3.     Is your business model stable and ready for public scrutiny?  Admittedly, there companies (ex. Twitter) where even 12 months post-IPO the model remains an enigma. We grant that if your business has north of 200m active users, investors may cut you some slack.  However, for most, a more stable model correlates to a larger crowd of investors rallying around your IPO’s order book.   Are you hoping to migrate to a subscription model? Do you see significant price changes or regulatory updates on the near term horizon? Launch that new model or absorb the changes before you step on the IPO court.  In the eyes of investors, a foot-fault of your own making or because someone else moved the lines in a way you could have predicted, will cripple your stock’s performance and likely your personal reputation for a very long time.
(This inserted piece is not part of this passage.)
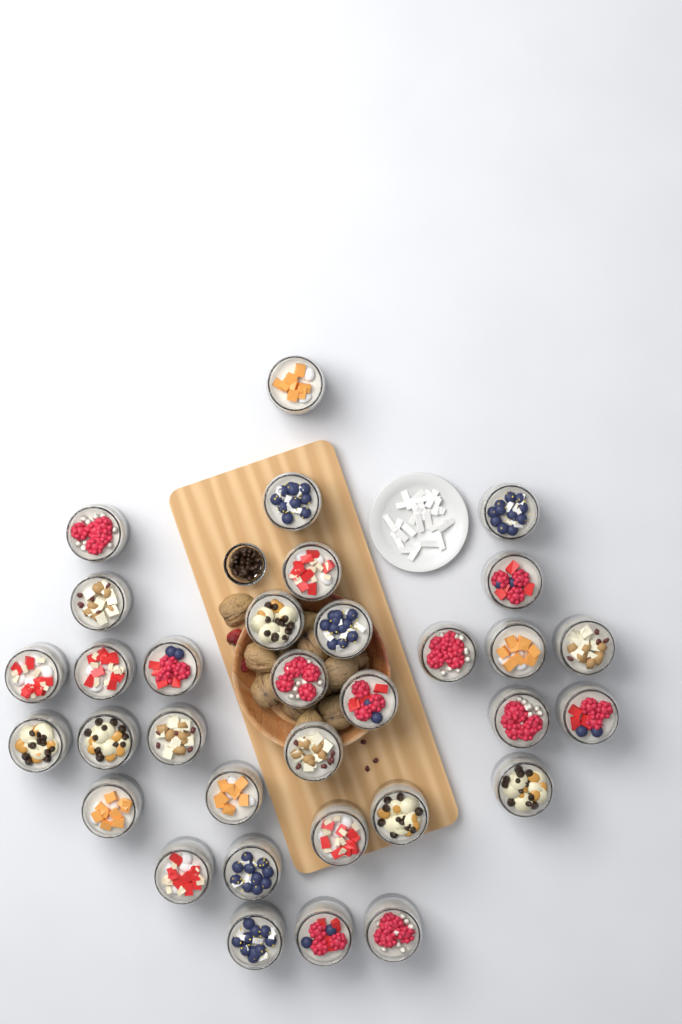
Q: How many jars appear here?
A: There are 33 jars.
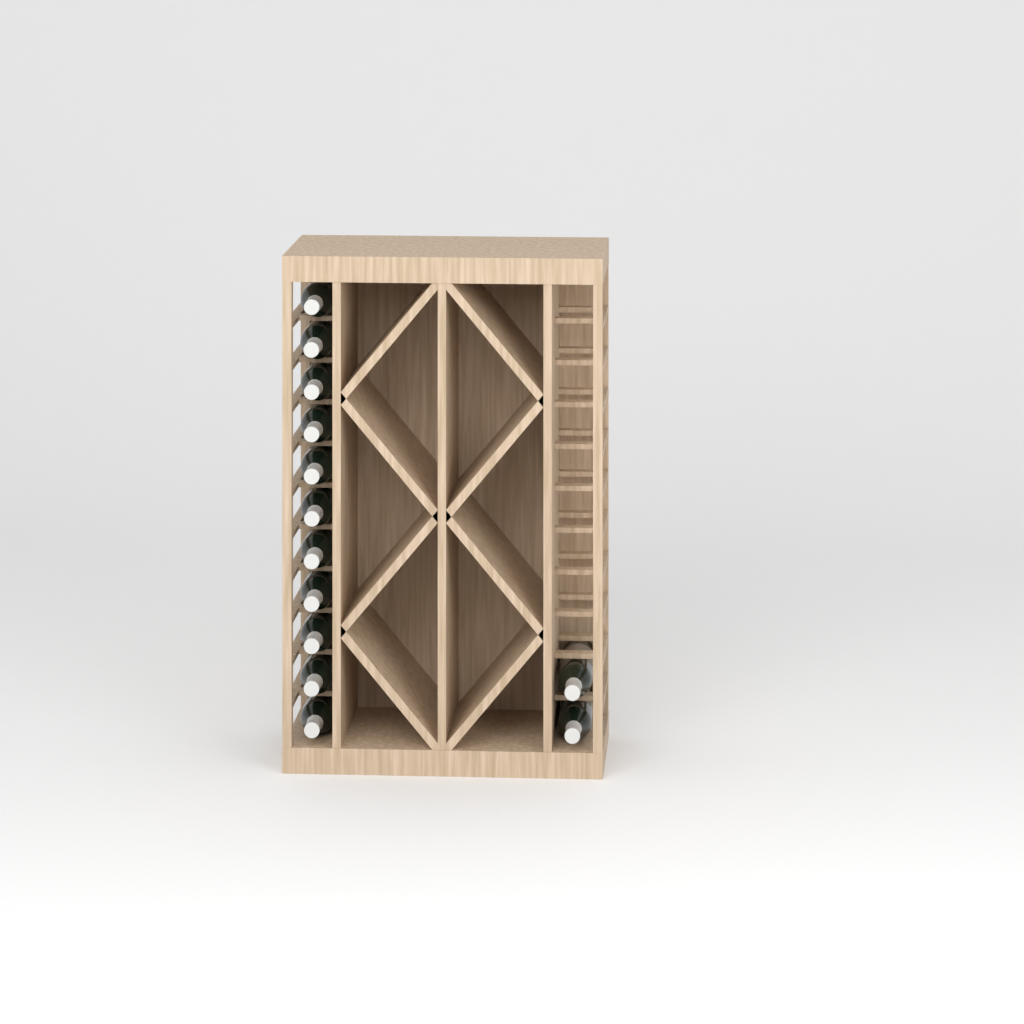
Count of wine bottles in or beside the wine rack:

4.     Are you ready for an intense audit?  There isn’t even a close second. The reason most companies on the IPO trail get thrown off course is because their audits aren’t ready on schedule. Audits won’t be rushed. The drill down scrutiny on every last decimal point is much more intense when your auditors know you’re preparing for an IPO.  We recently ran into IPO/ technical-accounting expert Barrett Daniels, Managing Partner of Nextstep Advisory.  He put it this way:

The reason an IPO audit takes longer than a typical private company audit is the dramatic increase in the risk profile. I assure you the audit partners want the audit to go quickly but they are, and rightfully so, going to take extra precautions to ensure the work is performed to endure the utmost scrutiny from the company, bankers, and ultimately the SEC.  The size of your audit team and number of questions will often triple during this process making for a robust and challenging process. 

5.     Is your company really strong enough to support the valuation you expect?  For this point, we will excuse readers at health-science companies, but for those selling products and services, not hopes and cures, size matters.   

a.     IPOs are expensive.  Bankers, lawyers, accountants, infrastructure and other service fees add up.  While most costs tied directly to the process are “one time”, other expenses including filings, higher legal and accounting bills and investor relations costs will be an on-going reality.  If the business isn’t able to comfortably absorb those charges, it isn’t ready to be public.

b.     Management teams tend to be optimistic. Bankers, reflecting experience, tend to be conservative.  Your finance team may produce a model projecting revenues over the next two years of $X and $Y. By the time bankers have helped you “refine” them, your forecasts (for the sell side analysts) will likely be closer $.7X and $.8Y. Expect similar treatment (opposite direction) for your expense projections.   It is those banker-adjusted numbers from which your initial valuation range will be determined.  Do the exercise in-house to be sure the projected valuation, based off a hacked-up model, will be acceptable before hiring banks and kicking off a process.  The more directly you face the conservative forecast reality, the better prepared you will be for the go/no go decision.

Companies need not score a perfect 5 to launch, but assessing answers to the hard questions upfront can profoundly improve the timing and reduce the costs of the IPO process.   Done right, an IPO can be a smooth, dare we say fun, stepping-stone to success.  A solid public launch not only enhances the corporate treasury but also an entity’s reputation, brand awareness, flexibility, competitive position and quite possibly, the rate of growth. 
The key, to paraphrase Kenny Rogers’ hit from yesteryear, “The Gambler”, is this:


“If your going to play the game folks, you gotta learn to play it right.”